I also hate seeing the haka being done by so many different sports teams. To my mind, the haka should only be performed by the All Blacks, and by First XVs before traditional interschools.

A couple of excerpts from my previous columns.-

•White men can't haka
The Black Caps will be on high haka alert following the appointment of veteran Olympic official and noted war dance fan Dave Currie to the position of manager.
Given Currie's predilection for breaking out Ka Mate at the mere hint of New Zealand success, we can expect plenty of thigh-slapping fun should Brendon McCullum smash a century or Iain O'Brien take five wickets.  
----
The haka was embarrassing . . .
Bejaysus. Now the Irish are doing the haka.
Well, not exactly the Irish. There was a Samoan, a Tongan, a Maori and a weedy white guy with a moustache belting out the war dance at Limerick's lovely Thomond Park on Wednesday morning.
Oh, and they were members of the home team. That's Munster. An Irish rugby team. Doing the haka, not a jig.
I don't know where to start. Just when you think there couldn't possibly be an embarrassing haka to match the one performed by the petulant All Blacks inside their dressing room in Cardiff three years ago, along come Rua Tipoki and company.
It was awful, bile-inducingly awful, to see members of a second-string Irish rugby team performing the haka in front of the second-string All Blacks.
The haka is already overdone and there is no place for it to be performed by players on the books of an overseas club.
It also sets a precedent.

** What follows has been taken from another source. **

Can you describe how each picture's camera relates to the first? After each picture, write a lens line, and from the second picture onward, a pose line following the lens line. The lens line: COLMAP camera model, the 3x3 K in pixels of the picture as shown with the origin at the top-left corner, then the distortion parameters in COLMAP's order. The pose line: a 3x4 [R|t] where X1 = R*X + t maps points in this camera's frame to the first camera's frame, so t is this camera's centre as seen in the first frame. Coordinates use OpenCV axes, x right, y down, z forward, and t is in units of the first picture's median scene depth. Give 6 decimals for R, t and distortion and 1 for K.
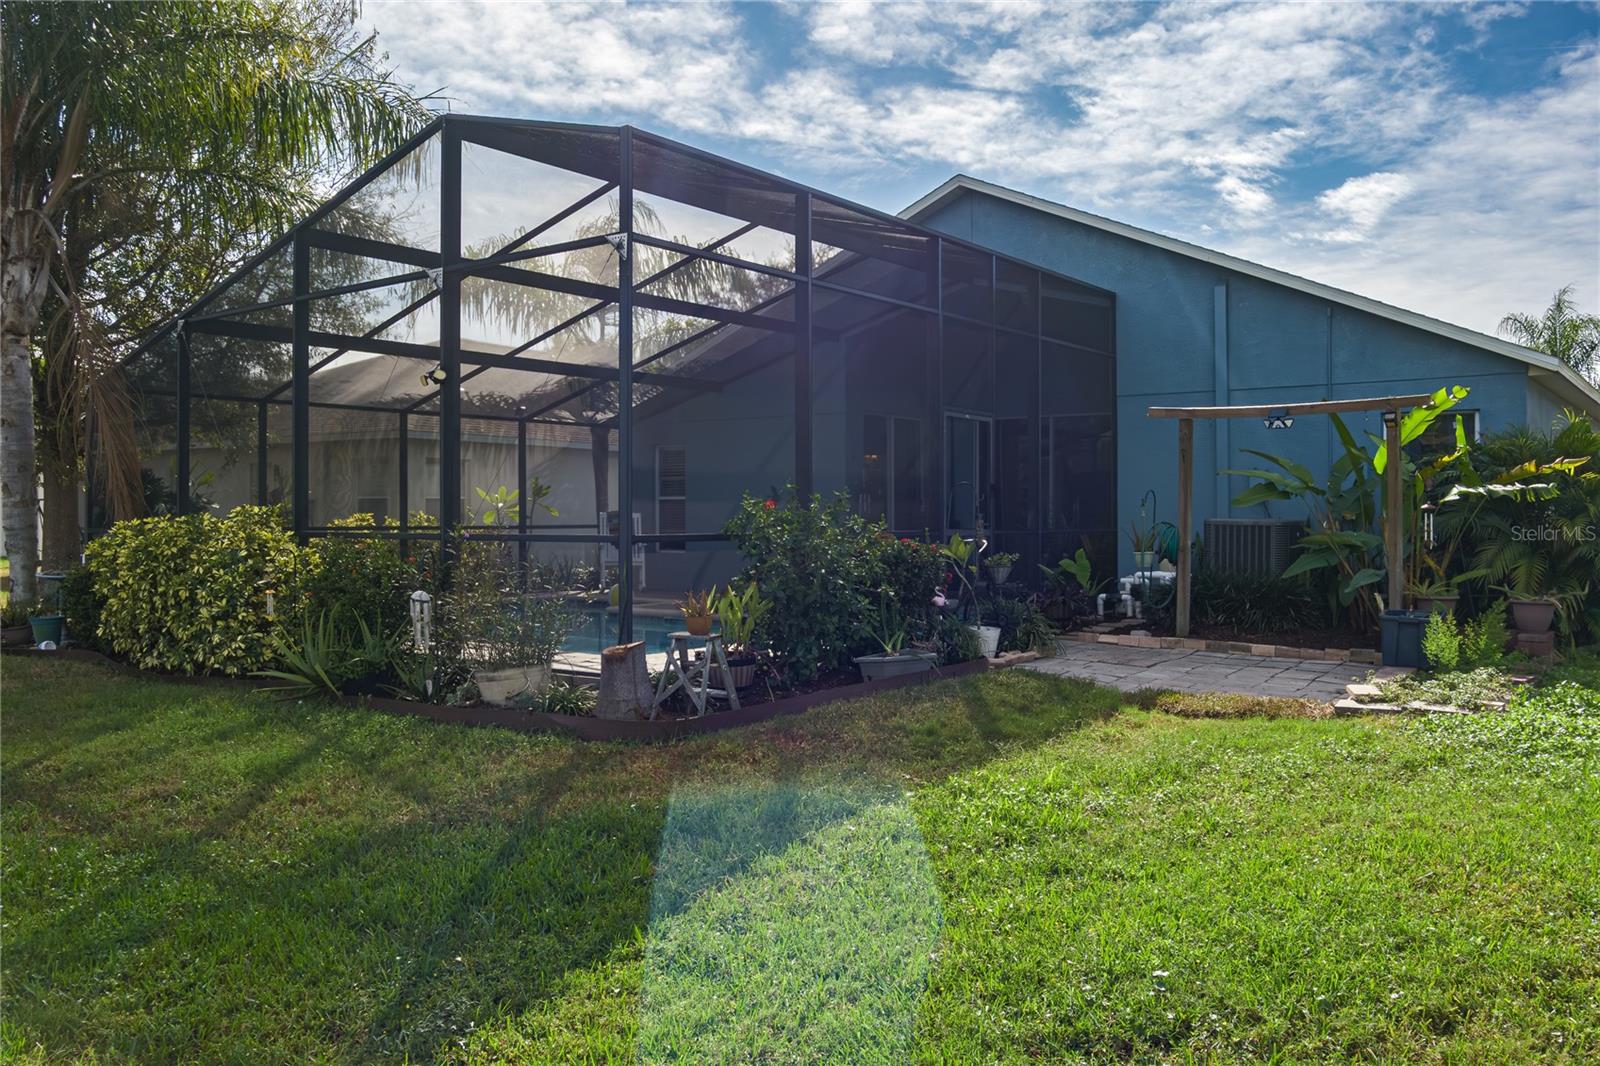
lens RADIAL K [[1268.9, 0, 800.0], [0, 1268.9, 533.0], [0, 0, 1]] dist [-0.059991, 0.004596]
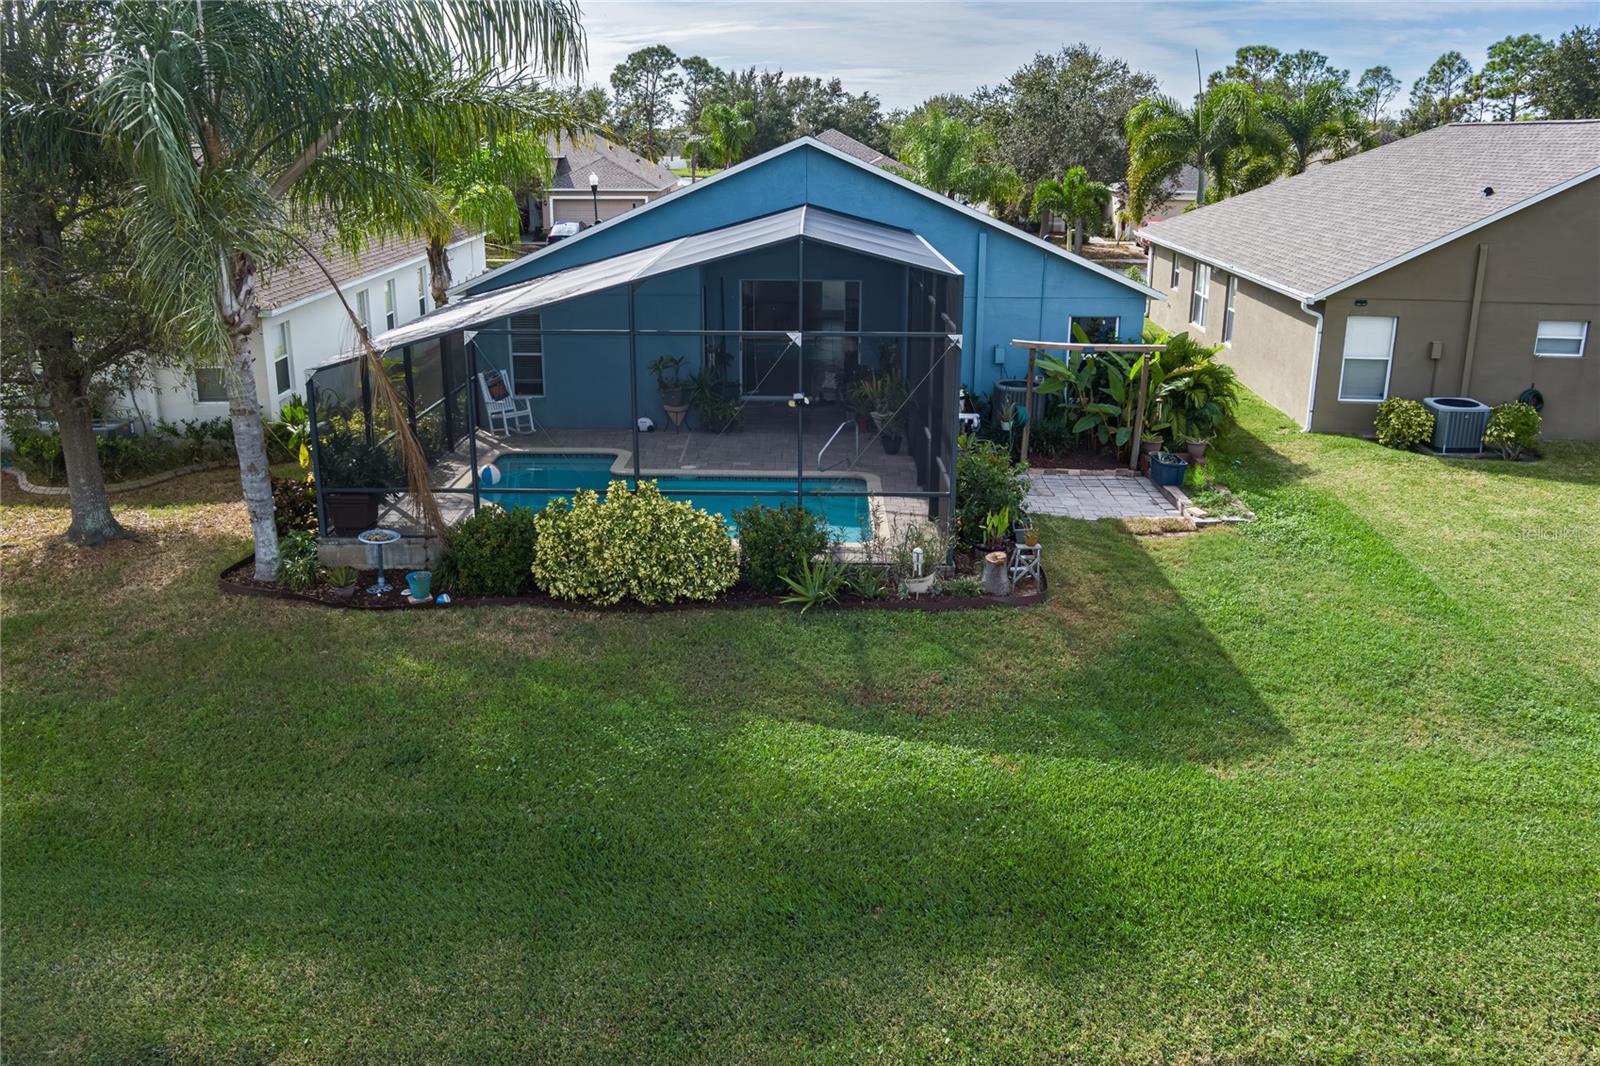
lens RADIAL K [[1268.9, 0, 800.0], [0, 1268.9, 533.0], [0, 0, 1]] dist [-0.059991, 0.004596]
pose [[0.797198, -0.166727, 0.580239, -1.266521], [-0.008060, 0.958085, 0.286371, -0.422930], [-0.603664, -0.232971, 0.762439, -0.280635]]
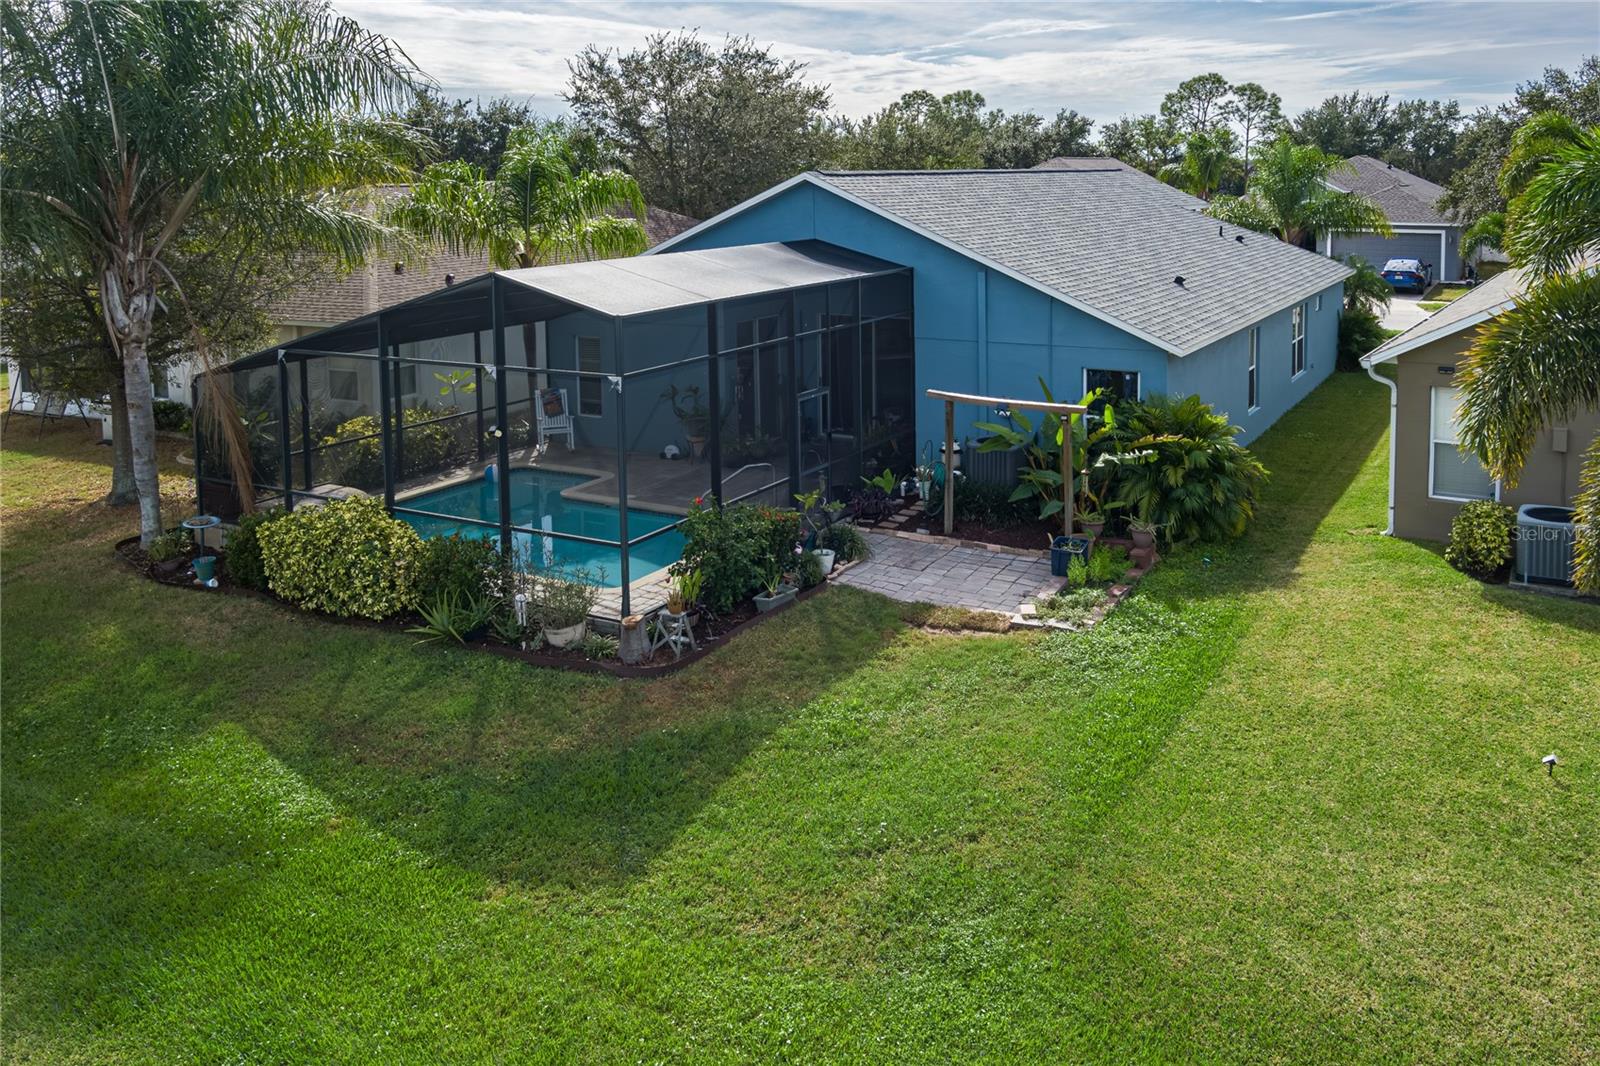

Teams around the world are stacked with expatriate New Zealanders. Feel free to haka away, gentlemen.
----
The haka drama continues
My feelings on the haka are (1) it is overdone, (2) the All Blacks get far too precious about it, and (3) it is overdone, especially by skinny white guys, bronze medallists and Ali Williams.
The horror continues.
First we have a haka hooha in the oxymoronically-named Rugby League World Cup, with the English snubbing the Kiwis' haka by turning their backs and discussing the latest happenings on Coronation Street in a huddle.
Outrage, mutterings of disrespect . . . the reaction was predictable.
Then some Irish plonker with a column goes off at the All Blacks, says that everybody hates them and labels the haka a "leery war dance". Brave stuff when your country has never tasted victory against the All Blacks.
But all this is nothing next to some potentially disturbing news coming out of an area close to my heart.
The Last Word understands the North Otago rugby team has been regularly performing a haka on its tour of Japan.
If it's a one-off and simply for the purpose of attracting attention and promoting New Zealand in a country known to love all things Kiwi, then I will suppress my gagging reflex for a moment.
But if North Otago has developed some sort of haka it intends to perform in the future, I will despair. Pray that it isn't true. It would be the worst thing to happen to a fine rugby province since some idiot coined the nickname Turbines.